I saw the recent post requesting guest bloggers and asked John if they'd be interested. They must be desperate, because he said yes. About me: I received my Ph.D. from Penn State's Agricultural Economics department, but I escaped taking the absolute minimum number of classes I could get away with concerning agriculture and concentrated on environmental economics. I am have been at the U.S. EPA for my entire career and am currently at the National Center for Environmental Economics (NCEE). My primary area of expertise is on water pollution and policy: costs, benefits, and policy design. For example, NCEE is working on a large project looking at the Chesapeake Bay TMDL. We are primarily focused on estimating the benefits of the TMDL but our work touches on the other aspects as well. My second focus of work is on enforcement issues (again primarily regarding water pollution) and I have a pool of projects supporting the Office of Enforcement and Compliance Assurance. I also work on one project evaluating a voluntary program and another one attempting to estimate the actual costs of an industrial water pollution regulation (to compare with the costs estimated during the rulemaking). Finally, I do most of the things--other than teaching--that are expected of Ph.D. economists: presenting, writing, reviewing and referring.
I hope to bring the perspective of a goverment economist to my guest posts, if not in-depth discussions of government policies.
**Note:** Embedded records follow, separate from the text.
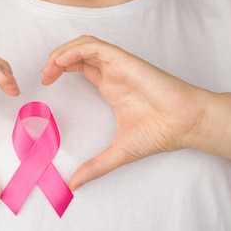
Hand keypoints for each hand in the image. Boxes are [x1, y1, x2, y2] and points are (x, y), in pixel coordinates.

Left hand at [42, 36, 211, 188]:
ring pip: (85, 45)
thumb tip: (74, 185)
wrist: (185, 124)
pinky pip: (97, 46)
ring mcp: (119, 65)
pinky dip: (76, 49)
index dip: (60, 70)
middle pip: (78, 53)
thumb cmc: (160, 132)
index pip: (80, 67)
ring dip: (63, 52)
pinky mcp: (126, 61)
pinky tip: (63, 61)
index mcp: (111, 87)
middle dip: (57, 59)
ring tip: (50, 68)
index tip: (45, 84)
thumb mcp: (118, 153)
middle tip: (44, 75)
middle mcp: (113, 73)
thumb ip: (95, 167)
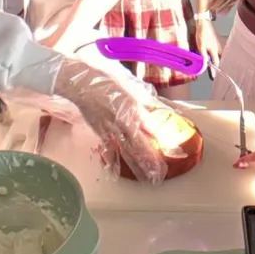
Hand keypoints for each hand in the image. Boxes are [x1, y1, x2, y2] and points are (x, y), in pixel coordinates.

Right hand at [52, 56, 167, 183]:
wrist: (78, 80)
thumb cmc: (103, 76)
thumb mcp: (128, 82)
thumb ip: (142, 96)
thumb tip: (153, 105)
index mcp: (132, 107)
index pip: (152, 127)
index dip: (164, 139)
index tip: (175, 150)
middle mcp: (122, 121)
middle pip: (139, 145)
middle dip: (150, 160)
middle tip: (160, 174)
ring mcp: (109, 128)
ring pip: (126, 149)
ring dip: (136, 164)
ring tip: (147, 177)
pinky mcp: (98, 130)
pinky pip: (108, 147)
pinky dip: (112, 160)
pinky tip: (115, 171)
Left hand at [194, 20, 222, 69]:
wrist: (204, 23)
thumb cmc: (202, 34)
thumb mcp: (201, 46)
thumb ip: (203, 56)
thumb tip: (205, 64)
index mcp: (214, 50)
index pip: (215, 62)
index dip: (214, 70)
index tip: (213, 77)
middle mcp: (218, 48)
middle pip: (220, 59)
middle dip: (218, 65)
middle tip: (215, 71)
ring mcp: (218, 44)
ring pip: (220, 54)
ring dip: (218, 59)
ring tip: (215, 64)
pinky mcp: (216, 40)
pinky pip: (218, 50)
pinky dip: (216, 54)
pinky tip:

I also like beer and many of the same bands as John, so I am hoping that I fit in. I am required by our ethics rules to blog as a citizen and not a government employee, and I also get to include a disclaimer with each post. Please let me know if there's anything in particular you'd like to hear about!
This work is not a product of the United States Government or the United States Environmental Protection Agency, and the author is not doing this work in any governmental capacity. The views expressed are those of the author only and do not necessarily represent those of the United States or the US EPA.